§ **TASK OBJECTIVE**: Using the records below, locate all lines containing "được" and return them.

§ **SOURCE DATA**:
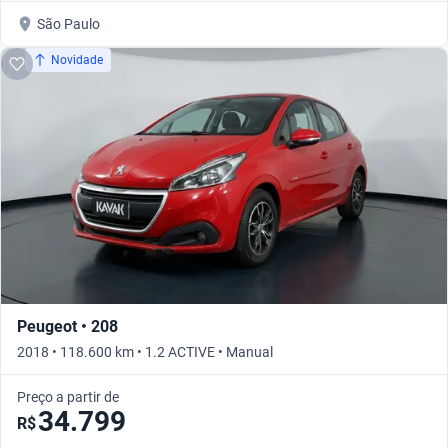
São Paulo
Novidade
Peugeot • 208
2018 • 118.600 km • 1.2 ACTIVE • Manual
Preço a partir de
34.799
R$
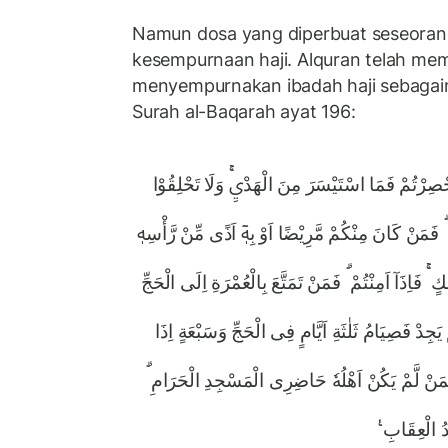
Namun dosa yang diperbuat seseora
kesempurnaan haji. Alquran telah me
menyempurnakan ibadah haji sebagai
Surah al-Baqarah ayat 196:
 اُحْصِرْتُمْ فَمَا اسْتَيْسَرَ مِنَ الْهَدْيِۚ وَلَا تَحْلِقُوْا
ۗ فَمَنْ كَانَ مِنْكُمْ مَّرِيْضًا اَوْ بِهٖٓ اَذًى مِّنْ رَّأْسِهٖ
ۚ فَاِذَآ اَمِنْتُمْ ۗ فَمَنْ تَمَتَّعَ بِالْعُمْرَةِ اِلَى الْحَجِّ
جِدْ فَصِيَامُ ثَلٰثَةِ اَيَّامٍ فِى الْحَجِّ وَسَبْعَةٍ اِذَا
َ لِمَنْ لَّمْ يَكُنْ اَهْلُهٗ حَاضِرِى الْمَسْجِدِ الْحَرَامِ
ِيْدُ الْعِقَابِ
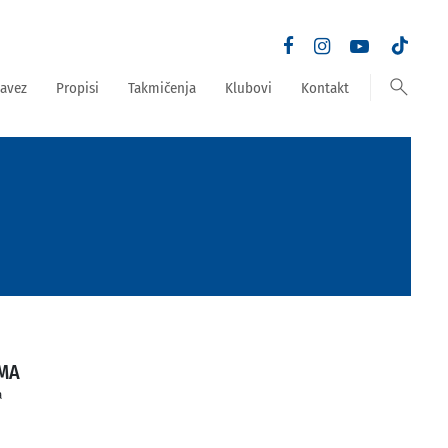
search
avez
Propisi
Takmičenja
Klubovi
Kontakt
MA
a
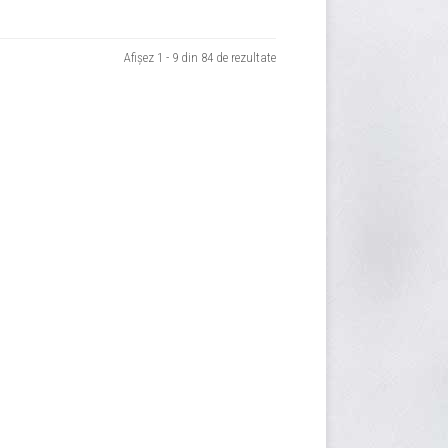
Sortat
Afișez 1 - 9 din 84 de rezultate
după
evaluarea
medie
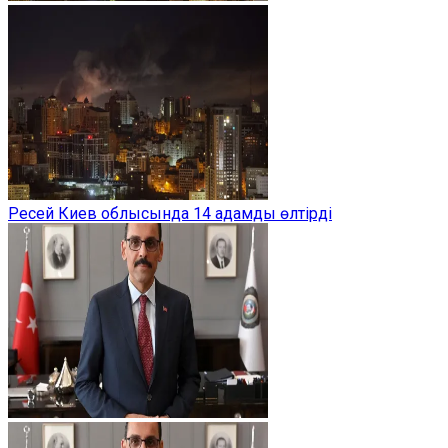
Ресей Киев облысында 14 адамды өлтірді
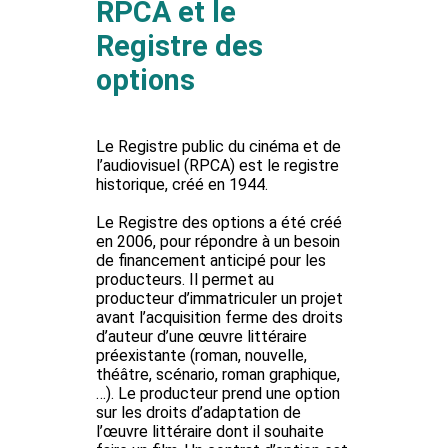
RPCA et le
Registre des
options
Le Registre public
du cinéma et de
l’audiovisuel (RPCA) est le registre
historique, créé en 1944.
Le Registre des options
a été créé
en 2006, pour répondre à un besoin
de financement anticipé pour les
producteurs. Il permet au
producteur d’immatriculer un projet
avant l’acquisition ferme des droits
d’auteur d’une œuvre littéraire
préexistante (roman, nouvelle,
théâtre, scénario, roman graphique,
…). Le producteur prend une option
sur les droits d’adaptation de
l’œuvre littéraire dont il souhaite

---

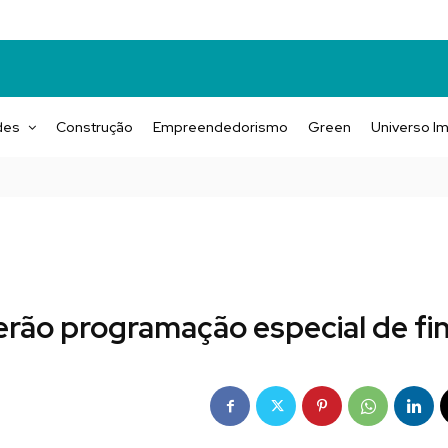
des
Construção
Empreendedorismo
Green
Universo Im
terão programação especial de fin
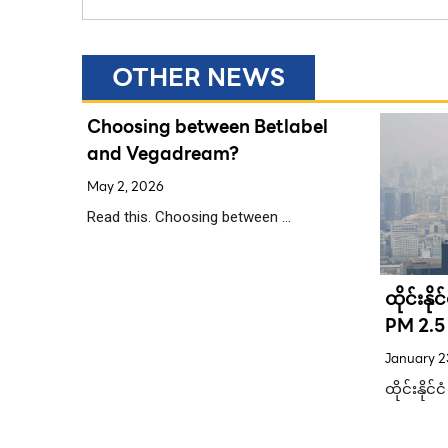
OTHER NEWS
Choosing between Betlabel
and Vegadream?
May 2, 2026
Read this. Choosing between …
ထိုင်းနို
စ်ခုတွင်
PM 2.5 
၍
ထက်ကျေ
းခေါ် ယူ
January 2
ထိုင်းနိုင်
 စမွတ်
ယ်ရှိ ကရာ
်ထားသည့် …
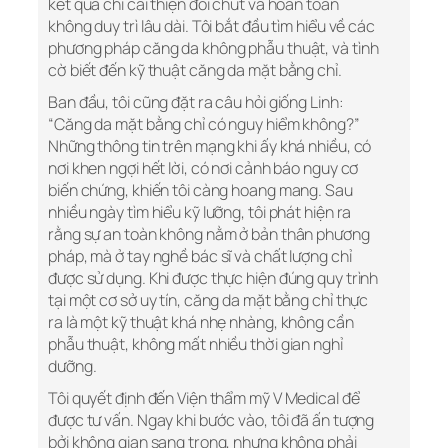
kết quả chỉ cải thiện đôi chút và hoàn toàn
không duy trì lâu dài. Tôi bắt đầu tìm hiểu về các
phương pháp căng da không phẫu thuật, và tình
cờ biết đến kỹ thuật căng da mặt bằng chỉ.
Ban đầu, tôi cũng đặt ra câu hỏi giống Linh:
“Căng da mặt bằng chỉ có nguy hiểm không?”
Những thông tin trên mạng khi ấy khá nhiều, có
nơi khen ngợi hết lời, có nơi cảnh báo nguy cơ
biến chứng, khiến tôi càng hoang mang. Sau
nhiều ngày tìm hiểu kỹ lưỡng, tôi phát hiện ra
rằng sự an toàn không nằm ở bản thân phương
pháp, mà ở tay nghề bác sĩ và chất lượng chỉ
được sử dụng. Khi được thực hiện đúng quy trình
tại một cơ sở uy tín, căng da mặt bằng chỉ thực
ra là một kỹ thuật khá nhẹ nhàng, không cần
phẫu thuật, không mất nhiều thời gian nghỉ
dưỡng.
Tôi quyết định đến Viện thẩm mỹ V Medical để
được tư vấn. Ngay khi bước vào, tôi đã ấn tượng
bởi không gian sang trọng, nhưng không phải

---

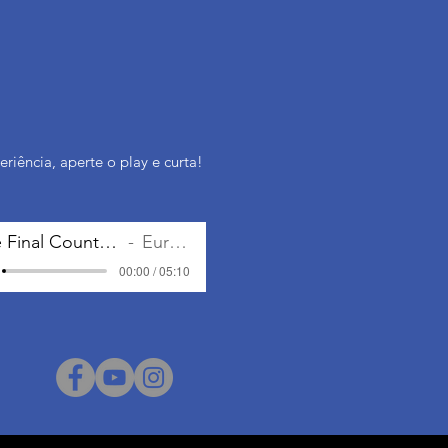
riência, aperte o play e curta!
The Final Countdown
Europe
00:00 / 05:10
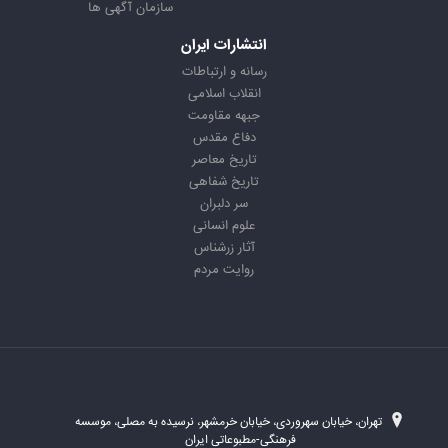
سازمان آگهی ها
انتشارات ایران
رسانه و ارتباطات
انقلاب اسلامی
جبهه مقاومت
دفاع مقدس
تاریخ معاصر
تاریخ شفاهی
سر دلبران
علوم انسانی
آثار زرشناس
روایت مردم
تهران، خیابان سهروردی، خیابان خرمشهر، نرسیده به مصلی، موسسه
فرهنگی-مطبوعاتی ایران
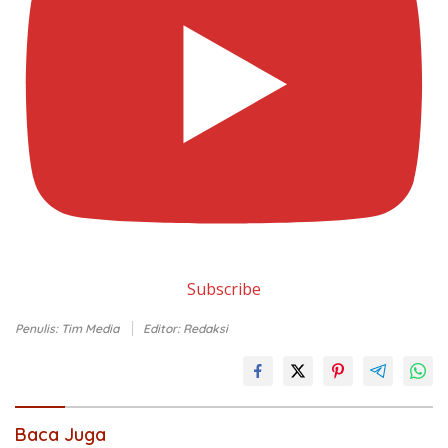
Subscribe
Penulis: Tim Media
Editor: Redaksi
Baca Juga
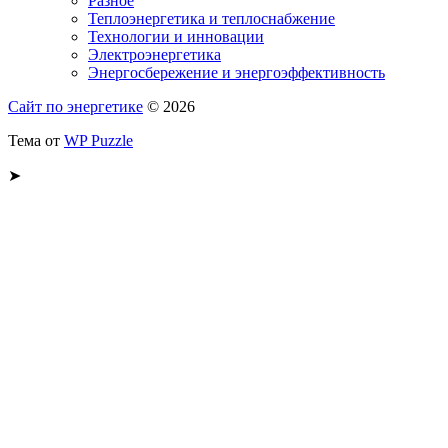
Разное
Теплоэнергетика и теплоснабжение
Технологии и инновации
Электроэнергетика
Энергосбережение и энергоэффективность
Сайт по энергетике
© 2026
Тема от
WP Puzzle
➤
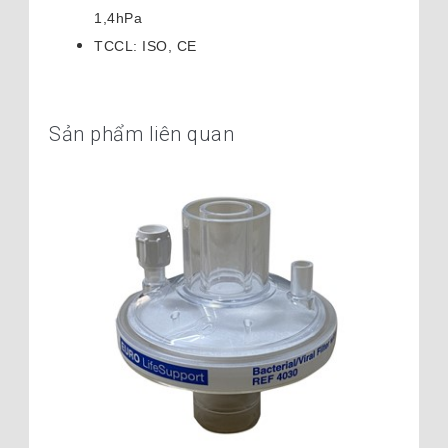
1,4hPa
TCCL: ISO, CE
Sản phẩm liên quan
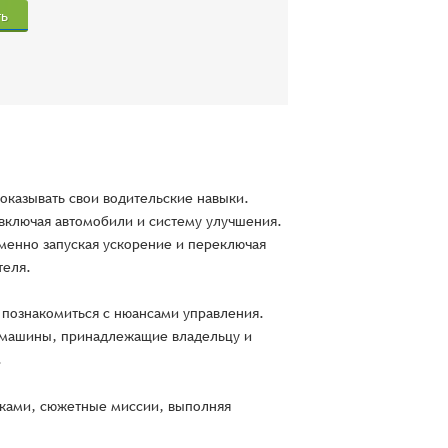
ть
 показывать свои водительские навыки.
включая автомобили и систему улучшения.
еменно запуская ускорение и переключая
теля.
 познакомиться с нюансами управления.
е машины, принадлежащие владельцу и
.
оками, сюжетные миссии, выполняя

§ **OUTPUT FOR THIS TASK**:
được sử dụng. Khi được thực hiện đúng quy trình
được tư vấn. Ngay khi bước vào, tôi đã ấn tượng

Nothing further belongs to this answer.